- _EXERCISE PROMPT_: Word-for-word transcription: reproduce all of the data, but not the pictures.

- _DATA EXCERPT_:

<<<<

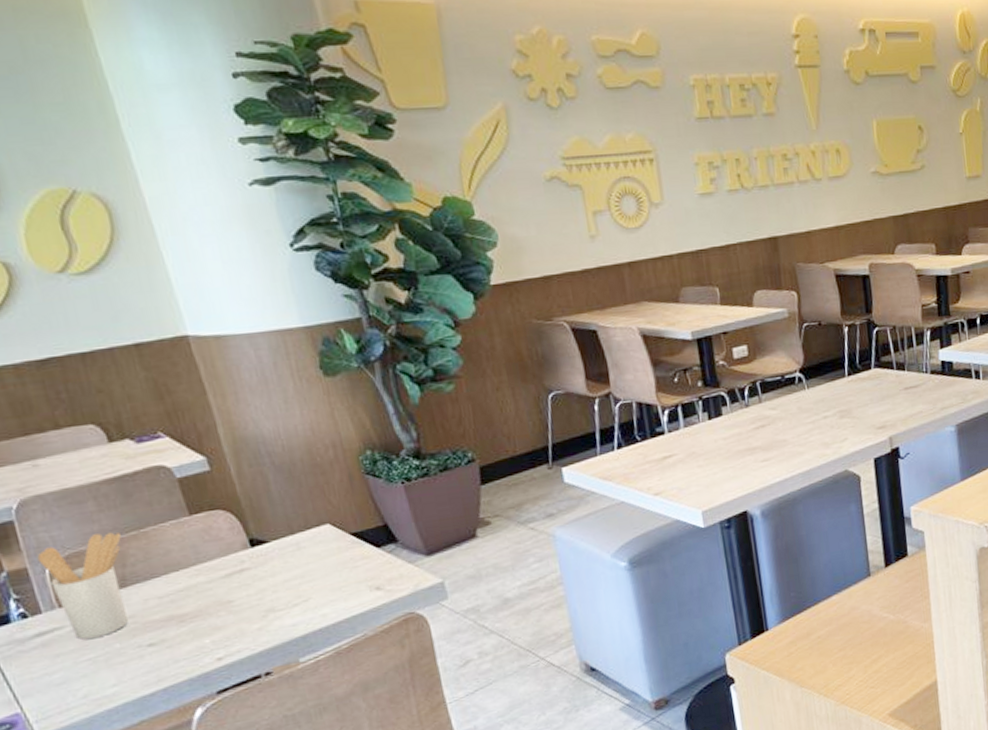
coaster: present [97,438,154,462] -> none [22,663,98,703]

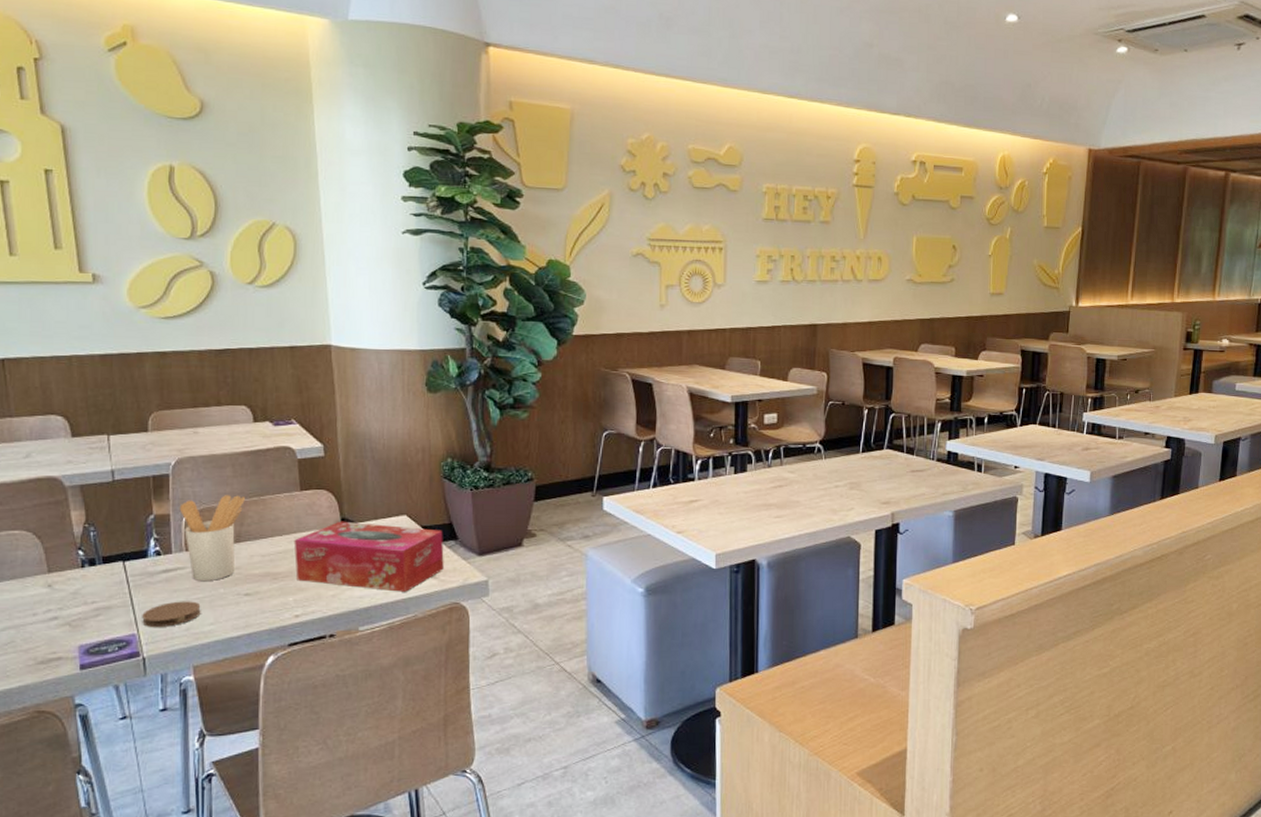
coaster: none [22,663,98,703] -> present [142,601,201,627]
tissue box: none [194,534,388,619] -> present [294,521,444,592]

>>>>

- _SOLUTION TO THE EXERCISE_:
coaster: present [97,438,154,462] -> none [22,663,98,703]

coaster: none [22,663,98,703] -> present [142,601,201,627]
tissue box: none [194,534,388,619] -> present [294,521,444,592]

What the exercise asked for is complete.